Ultimately, whenever an end user is frustrated that "FOSS project leaders don't do what I want them to do!" and wonder why they end up choosing Github Discussions or Discord ... it's the result of tradeoffs above. The hypothetical forum discussion software that makes all clients and admins happy doesn't exist.

[1] example of what some are looking for in more modern discussion tools that GoogleGroups/mailinglists don't have: https://forum.getodk.org/t/important-moving-from-google-grou...

[2] a comment excerpt : >[...] One new deal breaker for me with google groups is that now I can't reply from the browser on my phone. This is some new change that happened in recent months I guess. Yes, I can subscribe to emails and reply that way, but my gmail is already clogged enough as it is and this list is very high traffic. For forums like this I prefer to read and interact with it on the web, or else use discord/slack. [...]
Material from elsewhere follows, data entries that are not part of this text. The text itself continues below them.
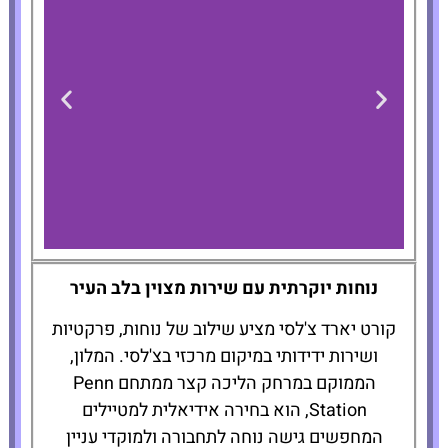
Courtyard by Marriott
נוחות יוקרתית עם שירות מצוין בלב העיר
New York
Manhattan/Chelsea
קורט יארד צ'לסי מציע שילוב של נוחות, פרקטיות
ושירות ידידותי במיקום מרכזי בצ'לסי. המלון,
הממוקם במרחק הליכה קצר ממתחם Penn
להזמנת המלון
לחצו כאן
Station, הוא בחירה אידיאלית למטיילים
המחפשים גישה נוחה לתחבורה ולמוקדי עניין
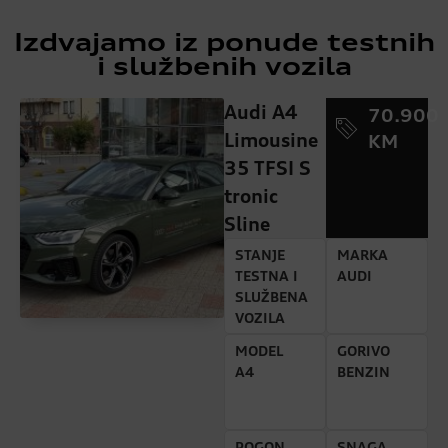
Izdvajamo iz ponude testnih
i službenih vozila
Audi A4
70.900
Limousine
KM
35 TFSI S
tronic
Sline
STANJE
MARKA
TESTNA I
AUDI
SLUŽBENA
VOZILA
MODEL
GORIVO
A4
BENZIN
POGON
SNAGA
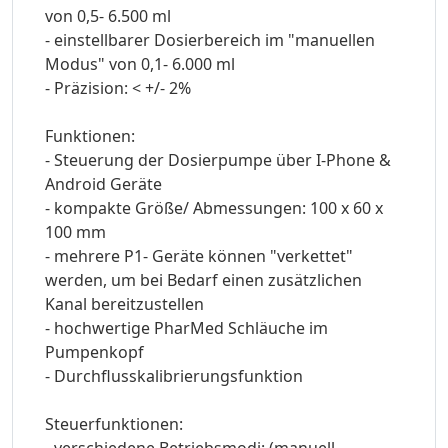
von 0,5- 6.500 ml
- einstellbarer Dosierbereich im "manuellen
Modus" von 0,1- 6.000 ml
- Präzision: < +/- 2%
Funktionen:
- Steuerung der Dosierpumpe über I-Phone &
Android Geräte
- kompakte Größe/ Abmessungen: 100 x 60 x
100 mm
- mehrere P1- Geräte können "verkettet"
werden, um bei Bedarf einen zusätzlichen
Kanal bereitzustellen
- hochwertige PharMed Schläuche im
Pumpenkopf
- Durchflusskalibrierungsfunktion
Steuerfunktionen:
- verschiedene Betriebsmodi: (manuell-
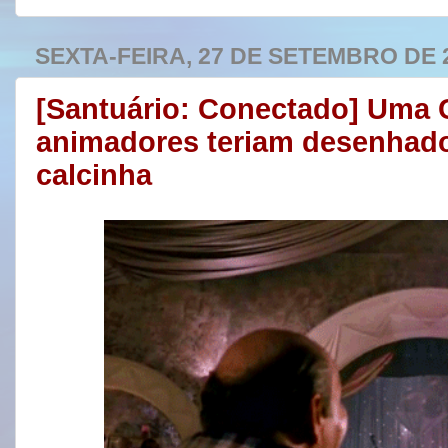
SEXTA-FEIRA, 27 DE SETEMBRO DE 
[Santuário: Conectado] Uma C
animadores teriam desenhado
calcinha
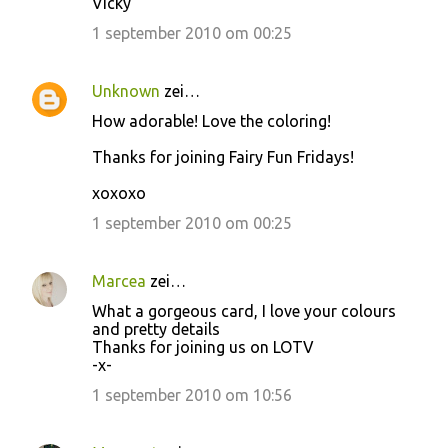
Vicky
1 september 2010 om 00:25
Unknown
zei…
How adorable! Love the coloring!
Thanks for joining Fairy Fun Fridays!
xoxoxo
1 september 2010 om 00:25
Marcea
zei…
What a gorgeous card, I love your colours
and pretty details
Thanks for joining us on LOTV
-x-
1 september 2010 om 10:56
https://groups.google.com/g/tiddlywiki/c/j-nm0ylA2Ac/m/EvKqs...




I must say, thanks a lot for indulging my comment, and meaningfully engaging with each point in it!

Let's take a FOSS solution like Zulip, and see if it satisfies some of the constraints you arrived at:

- ideally $0 cost

Zulip is free for OSS projects: https://zulip.com/for/open-source/

- ideally zero setup and maintenance. E.g. click "+" button to create instant server in Discord rather than install phpBB or vBulletin or mailing-list software

Yep, a one-click solution is available

- ideally have modern features https://forum.getodk.org/t/important-moving-from-google-grou...

Zulip has a topic-threaded model that threads the needle between email threads and instant messaging in a way that's much better than Slack threads: https://zulip.com/help/streams-and-topics

- ideally open source if possible. Discourse is open-source but then you have to decide on SaaS hosting at $1200/yr (https://www.discourse.org/pricing) -- or pay for self-hosted costs.

Yep, is Open Source. https://github.com/zulip/

> Ultimately, whenever an end user is frustrated that "FOSS project leaders don't do what I want them to do!" and wonder why they end up choosing Github Discussions or Discord ... it's the result of tradeoffs above. The hypothetical forum discussion software that makes all clients and admins happy doesn't exist.

It's a bit hard for me to understand why Zulip is so lightly represented in these discussions – for example I saw it mentioned in the TiddlyWiki thread you linked, but the talk seems to have tailed off and mysteriously settled on Discourse. Someone seems to have the incorrect idea that Zulip requires running your own instance of it; that's not the case.

My hypothesis here is that there's a decent level of groupthink which tends to reject perfectly available FOSS solutions in favor of equivalent proprietary ones because FOSS solutions have (perhaps rightly) gained a bad reputation over the years as being difficult to use and operate. My thesis in this thread is that it's high time we began re-evaluating that, and giving FOSS tools a fair chance rather than prematurely declaring them to be bad; especially in light of data portability concerns.